On the national front, Attorney General Jefferson Beauregard Sessions has threatened the cannabis industry and attempted to equate the dangers of cannabis use with the dangers of opioid use. However, he has not yet rescinded the Cole Memo which provides federal guidance to cannabis operators in states where it is legal. The Rohrabacher-Blumenauer amendment, a budget rider that prevents the DEA from using funds from the federal budget to prosecute individuals acting in compliance with state medical marijuana laws, was extended again until January 19.
At the state level, 2017 was full of rapid and significant changes.

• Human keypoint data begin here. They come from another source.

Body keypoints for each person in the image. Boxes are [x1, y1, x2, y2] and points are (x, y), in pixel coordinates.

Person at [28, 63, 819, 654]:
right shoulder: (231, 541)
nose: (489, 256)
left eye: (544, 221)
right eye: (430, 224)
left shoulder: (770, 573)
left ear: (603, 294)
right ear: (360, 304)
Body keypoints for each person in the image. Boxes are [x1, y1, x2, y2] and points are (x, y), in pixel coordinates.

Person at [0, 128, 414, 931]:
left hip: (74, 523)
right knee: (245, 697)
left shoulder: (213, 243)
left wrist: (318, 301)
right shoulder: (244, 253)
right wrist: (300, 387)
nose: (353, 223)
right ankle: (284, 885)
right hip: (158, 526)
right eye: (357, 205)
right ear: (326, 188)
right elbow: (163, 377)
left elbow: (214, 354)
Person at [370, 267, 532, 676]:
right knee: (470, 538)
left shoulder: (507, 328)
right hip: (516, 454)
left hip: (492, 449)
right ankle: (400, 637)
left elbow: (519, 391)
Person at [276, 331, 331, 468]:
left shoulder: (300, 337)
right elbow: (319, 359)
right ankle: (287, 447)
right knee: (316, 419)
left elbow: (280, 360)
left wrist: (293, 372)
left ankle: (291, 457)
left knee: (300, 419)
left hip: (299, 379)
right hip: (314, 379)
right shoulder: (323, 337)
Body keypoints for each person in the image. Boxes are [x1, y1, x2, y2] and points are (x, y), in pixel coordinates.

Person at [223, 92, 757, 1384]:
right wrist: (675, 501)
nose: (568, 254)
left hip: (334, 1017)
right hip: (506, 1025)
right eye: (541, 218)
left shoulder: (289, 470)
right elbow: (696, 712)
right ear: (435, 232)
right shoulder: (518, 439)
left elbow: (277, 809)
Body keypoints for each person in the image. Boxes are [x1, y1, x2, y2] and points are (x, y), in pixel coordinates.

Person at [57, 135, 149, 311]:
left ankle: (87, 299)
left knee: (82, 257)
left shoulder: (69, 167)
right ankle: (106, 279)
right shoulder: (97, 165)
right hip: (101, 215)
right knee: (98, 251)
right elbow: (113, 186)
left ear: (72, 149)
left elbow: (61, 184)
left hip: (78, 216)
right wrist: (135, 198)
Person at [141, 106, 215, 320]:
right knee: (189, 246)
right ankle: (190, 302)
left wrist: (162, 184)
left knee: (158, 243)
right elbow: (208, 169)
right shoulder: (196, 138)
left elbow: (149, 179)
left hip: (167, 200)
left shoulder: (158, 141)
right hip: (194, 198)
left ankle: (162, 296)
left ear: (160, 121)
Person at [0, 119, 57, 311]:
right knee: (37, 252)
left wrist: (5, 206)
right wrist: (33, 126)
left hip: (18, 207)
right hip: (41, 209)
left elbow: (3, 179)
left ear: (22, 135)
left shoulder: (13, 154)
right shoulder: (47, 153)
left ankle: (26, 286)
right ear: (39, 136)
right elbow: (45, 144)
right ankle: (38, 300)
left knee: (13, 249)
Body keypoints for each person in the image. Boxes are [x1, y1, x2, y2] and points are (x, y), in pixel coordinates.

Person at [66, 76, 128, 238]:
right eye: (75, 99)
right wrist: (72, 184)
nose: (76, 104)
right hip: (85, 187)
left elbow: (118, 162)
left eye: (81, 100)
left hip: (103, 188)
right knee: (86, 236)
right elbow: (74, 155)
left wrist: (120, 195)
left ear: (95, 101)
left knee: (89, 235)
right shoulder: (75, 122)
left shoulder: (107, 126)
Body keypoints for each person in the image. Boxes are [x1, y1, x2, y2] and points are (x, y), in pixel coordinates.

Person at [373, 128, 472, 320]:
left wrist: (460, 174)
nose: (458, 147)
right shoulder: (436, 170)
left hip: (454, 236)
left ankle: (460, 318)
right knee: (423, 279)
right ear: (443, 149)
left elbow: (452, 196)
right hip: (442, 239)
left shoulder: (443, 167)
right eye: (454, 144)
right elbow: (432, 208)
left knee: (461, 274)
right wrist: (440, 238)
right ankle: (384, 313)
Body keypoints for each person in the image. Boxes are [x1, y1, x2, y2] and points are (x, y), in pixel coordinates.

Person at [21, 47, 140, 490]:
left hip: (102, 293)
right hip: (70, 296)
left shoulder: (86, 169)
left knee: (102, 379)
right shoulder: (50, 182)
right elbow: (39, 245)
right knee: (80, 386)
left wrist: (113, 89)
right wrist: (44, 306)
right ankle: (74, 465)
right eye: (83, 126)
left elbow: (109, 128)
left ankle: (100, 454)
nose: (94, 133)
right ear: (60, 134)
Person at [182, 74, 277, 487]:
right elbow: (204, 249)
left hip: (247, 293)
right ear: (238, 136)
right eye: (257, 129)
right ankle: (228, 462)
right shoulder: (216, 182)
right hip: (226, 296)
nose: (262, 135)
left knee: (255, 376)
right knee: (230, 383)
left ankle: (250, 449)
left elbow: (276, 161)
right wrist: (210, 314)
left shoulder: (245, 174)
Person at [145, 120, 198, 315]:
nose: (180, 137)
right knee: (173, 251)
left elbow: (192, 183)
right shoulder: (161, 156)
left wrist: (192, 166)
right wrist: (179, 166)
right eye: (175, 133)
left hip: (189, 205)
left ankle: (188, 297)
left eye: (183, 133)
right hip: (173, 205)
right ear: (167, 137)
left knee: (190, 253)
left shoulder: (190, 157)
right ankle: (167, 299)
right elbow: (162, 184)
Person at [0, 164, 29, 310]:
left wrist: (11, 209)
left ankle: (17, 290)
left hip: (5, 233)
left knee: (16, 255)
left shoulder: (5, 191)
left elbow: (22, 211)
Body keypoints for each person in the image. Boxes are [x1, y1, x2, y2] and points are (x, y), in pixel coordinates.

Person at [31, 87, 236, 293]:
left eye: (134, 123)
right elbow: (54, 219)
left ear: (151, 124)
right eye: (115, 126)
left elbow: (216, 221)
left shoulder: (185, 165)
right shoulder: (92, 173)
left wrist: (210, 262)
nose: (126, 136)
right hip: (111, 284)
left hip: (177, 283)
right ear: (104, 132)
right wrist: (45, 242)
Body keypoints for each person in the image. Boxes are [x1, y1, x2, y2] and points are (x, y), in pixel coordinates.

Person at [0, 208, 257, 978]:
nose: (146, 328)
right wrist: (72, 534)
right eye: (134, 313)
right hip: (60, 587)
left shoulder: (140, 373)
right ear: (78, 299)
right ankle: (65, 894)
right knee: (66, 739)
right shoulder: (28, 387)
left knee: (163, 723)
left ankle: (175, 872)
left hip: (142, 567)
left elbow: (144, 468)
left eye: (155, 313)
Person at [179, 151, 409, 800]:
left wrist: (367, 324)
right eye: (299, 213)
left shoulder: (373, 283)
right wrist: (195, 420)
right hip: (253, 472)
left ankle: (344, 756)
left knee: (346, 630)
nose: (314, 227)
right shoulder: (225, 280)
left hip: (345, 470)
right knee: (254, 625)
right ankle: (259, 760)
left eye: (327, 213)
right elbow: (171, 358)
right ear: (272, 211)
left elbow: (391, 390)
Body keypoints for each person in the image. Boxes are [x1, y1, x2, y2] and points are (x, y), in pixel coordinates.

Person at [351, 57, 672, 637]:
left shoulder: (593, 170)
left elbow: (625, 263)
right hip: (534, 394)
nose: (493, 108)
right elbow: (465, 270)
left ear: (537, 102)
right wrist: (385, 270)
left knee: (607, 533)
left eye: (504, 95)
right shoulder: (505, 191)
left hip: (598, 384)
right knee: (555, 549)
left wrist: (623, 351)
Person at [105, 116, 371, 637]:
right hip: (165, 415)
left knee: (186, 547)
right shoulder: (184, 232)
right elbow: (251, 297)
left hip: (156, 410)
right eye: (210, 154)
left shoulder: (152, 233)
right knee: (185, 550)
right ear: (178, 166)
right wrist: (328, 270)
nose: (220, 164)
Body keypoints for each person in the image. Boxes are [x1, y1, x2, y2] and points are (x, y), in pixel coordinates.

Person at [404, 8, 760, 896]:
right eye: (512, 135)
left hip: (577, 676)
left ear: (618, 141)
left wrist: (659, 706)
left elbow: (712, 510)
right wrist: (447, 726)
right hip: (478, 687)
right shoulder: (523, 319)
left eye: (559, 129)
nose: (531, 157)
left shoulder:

The year started off with two separate sets of laws governing cannabis in California: the Medical Cannabis Regulation and Safety Act (MCRSA), which was adopted by the state legislature in 2015, and the Adult Use of Marijuana Act (AUMA), which was adopted by the voters in 2016 as Proposition 64. Halfway through the year, the legislature combined the two sets of laws into one, now known as the Medicinal and Adult-Use Cannabis Regulation and Safety Act (MAUCRSA), and some additional cleanup changes followed. After much anticipation, emergency regulations for both medicinal and adult-use activities were released in November pursuant to MAUCRSA. The state agencies involved in issuing licenses – the Bureau of Cannabis Control, the Department of Food and Agriculture, and the Department of Public Health – have begun to issue temporary licenses to operators who have already obtained a local permit or other local authorization.
As of January 1, 2018, it is unlawful to conduct commercial cannabis business without a state license, and criminal penalties apply as well. State-level cannabis taxes also go into effect on January 1. Adults over the age of 21 can legally grow up to 6 cannabis plants per residence, for their own personal use, and can store what they grow at their home without needing a state license. Qualified patients and caregivers may also still cultivate for medical purposes.
Here at the Law Offices of Omar Figueroa, there were some big changes this year, too. We brought on two new staff members, Associate Attorney Stacy Hostetter and Office Assistant Naria Dangers. We transitioned from providing mostly cannabis-related criminal defense services to primarily providing cannabis-related transactional services, including entity structuring, licensing assistance and regulatory compliance. And we launched our new website (check it out!).
As we enter this new era of regulation together, it’s important to remember that this industry grew out of a movement, and our work as a movement is not finished. It’s up to us to ensure that people who were harmed most by cannabis prohibition have an opportunity to participate in this space, and to honor the activists who have dedicated their lives and livelihoods to making sure that patients have safe access to natural medicine. We all have the power to shape the future of this industry, whether it’s by lobbying the state, running for local office, or making your voice heard in some other way. Our law office is here to help the cannabis community through this next phase, and we wish you health and happiness in the new year!